Iranian media: Israeli weapons found in Saudi Embassy in Yemen

The weapons, allegedly found by the Iran-backed Houthis, are said to have been destined to forces loyal to Yemen's deposed president.

Houthi fighters raise their weapons as they demonstrate against an arms embargo imposed by the UN Security Council on the group, in Yemen’s capital of Sanaa last week. (photo credit: REUTERS)
Houthi fighters raise their weapons as they demonstrate against an arms embargo imposed by the UN Security Council on the group, in Yemen’s capital of Sanaa last week.
(photo credit: REUTERS)
Yemen's Houthi rebels seized what they claim are Israeli-made weapons on Saturday after overrunning the Saudi embassy in the Yemeni capital of Sanaa.
According to Iran's state news agency FARS, the weapons were found by the Shi'ite militants after they had routed the embassy's 40 man security team and were intended for forces loyal to Yemen's deposed president, Abd-Rabbu Mansour Hadi.
Iran-backed Shi'ite Muslim Houthi fighters captured the capital Sanaa in September 2014 and ultimately seized the presidential palace in January, driving the Yemeni president and his government to resign.
Hadi consequently went into exile in Saudi Arabia.

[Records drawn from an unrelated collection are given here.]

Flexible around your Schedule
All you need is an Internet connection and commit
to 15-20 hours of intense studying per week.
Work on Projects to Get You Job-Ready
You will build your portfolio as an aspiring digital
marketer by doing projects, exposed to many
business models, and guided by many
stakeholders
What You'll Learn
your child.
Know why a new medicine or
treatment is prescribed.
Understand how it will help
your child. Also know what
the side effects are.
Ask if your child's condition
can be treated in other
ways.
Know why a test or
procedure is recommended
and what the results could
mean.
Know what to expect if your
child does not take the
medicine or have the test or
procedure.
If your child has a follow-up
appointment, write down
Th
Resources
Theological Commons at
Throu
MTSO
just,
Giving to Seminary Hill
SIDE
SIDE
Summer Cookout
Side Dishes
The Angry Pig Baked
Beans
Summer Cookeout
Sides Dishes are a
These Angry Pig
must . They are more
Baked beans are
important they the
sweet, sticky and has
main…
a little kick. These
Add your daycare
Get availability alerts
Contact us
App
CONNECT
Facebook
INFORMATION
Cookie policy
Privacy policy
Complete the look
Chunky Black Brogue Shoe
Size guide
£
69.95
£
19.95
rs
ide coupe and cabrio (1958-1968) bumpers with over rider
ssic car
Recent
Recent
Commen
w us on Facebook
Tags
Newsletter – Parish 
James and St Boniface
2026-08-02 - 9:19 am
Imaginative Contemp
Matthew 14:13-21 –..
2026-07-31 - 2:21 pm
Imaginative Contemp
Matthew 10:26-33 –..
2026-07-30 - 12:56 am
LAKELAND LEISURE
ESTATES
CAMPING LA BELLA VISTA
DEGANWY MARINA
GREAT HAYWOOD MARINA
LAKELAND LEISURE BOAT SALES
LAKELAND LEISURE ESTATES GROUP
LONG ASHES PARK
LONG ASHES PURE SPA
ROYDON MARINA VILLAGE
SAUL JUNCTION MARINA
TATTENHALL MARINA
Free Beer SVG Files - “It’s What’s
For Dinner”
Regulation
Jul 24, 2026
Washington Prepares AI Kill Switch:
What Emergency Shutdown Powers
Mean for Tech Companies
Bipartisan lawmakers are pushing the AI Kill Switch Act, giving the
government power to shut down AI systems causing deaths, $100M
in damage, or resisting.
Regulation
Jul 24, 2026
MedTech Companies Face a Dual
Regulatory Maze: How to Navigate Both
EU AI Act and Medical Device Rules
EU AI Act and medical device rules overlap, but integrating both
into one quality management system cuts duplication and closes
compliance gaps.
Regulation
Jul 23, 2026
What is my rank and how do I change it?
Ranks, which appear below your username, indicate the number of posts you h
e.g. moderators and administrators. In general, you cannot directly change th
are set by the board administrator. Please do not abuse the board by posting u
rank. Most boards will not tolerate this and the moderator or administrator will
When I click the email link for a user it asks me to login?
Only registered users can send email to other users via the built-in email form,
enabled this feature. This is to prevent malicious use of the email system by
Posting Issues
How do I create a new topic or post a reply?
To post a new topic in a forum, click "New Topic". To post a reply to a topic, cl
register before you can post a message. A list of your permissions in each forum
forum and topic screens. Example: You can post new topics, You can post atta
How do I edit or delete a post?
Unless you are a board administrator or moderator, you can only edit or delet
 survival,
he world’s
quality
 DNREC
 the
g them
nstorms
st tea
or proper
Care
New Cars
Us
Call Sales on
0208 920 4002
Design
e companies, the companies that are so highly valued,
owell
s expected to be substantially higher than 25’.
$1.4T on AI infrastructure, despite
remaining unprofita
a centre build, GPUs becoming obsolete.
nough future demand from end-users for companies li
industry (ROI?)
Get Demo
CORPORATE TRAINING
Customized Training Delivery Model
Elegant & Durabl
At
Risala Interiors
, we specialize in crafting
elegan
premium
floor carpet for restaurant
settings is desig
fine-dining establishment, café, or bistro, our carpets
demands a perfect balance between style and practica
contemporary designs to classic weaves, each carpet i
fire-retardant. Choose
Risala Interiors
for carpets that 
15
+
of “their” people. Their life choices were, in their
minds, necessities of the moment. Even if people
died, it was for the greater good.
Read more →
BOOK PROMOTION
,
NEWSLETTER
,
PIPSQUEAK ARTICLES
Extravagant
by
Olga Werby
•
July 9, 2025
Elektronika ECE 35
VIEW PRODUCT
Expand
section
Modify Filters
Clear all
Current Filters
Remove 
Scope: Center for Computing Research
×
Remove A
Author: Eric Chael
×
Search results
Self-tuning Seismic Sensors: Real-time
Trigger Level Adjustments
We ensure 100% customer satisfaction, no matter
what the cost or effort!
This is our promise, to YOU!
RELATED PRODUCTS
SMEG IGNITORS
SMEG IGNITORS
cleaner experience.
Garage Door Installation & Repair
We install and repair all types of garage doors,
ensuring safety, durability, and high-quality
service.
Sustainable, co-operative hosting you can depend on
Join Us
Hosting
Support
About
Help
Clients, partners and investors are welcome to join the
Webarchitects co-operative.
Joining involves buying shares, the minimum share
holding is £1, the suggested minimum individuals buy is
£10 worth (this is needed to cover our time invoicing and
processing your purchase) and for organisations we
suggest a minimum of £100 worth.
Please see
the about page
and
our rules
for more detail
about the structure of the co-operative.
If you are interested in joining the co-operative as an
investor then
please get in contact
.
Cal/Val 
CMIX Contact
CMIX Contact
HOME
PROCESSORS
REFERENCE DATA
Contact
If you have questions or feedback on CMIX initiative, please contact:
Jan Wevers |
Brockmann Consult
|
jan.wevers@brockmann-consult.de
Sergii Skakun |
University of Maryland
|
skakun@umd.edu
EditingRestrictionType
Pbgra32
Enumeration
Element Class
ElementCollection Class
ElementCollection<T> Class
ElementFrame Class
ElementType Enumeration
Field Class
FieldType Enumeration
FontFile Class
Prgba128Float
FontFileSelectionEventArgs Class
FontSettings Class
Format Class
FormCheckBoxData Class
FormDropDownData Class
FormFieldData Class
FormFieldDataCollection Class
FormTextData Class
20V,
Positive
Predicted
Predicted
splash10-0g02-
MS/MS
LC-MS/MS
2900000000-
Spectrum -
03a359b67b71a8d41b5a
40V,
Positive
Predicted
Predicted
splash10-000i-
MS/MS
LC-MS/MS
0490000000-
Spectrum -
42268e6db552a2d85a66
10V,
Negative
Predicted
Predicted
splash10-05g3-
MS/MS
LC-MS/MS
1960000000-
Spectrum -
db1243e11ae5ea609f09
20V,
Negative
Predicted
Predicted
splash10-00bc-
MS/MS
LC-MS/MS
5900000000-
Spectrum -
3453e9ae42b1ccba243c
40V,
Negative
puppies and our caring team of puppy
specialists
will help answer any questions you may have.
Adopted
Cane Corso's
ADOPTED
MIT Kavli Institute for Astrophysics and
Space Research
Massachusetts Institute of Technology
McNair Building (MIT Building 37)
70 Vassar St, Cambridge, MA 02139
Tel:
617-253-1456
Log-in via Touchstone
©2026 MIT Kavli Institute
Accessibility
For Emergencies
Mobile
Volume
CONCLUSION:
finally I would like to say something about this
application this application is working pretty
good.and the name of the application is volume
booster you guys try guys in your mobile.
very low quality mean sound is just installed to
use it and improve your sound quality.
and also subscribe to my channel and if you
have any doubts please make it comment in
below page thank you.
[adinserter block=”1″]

Along with the discovery of Israeli weapons, FARS news also reported that documents were found indicating US plans to construct a military base in Saudi Arabia in order to monitor the Bab el-Mandab, the straits leading from the Gulf of Aden to the Red Sea.
The death toll in Yemen's ongoing civil war has reached as high as 2,000, a UN report from May announced, with approximately 115 children counted among those killed since April.
The fighting in Yemen is largely taking place between Saudi forces, and its Arab Sunni coalition partners, and the Iran-backed Shi'ite Houthi insurgency, which is largely in control of the country's Northwest, much of which abuts the Saudi border.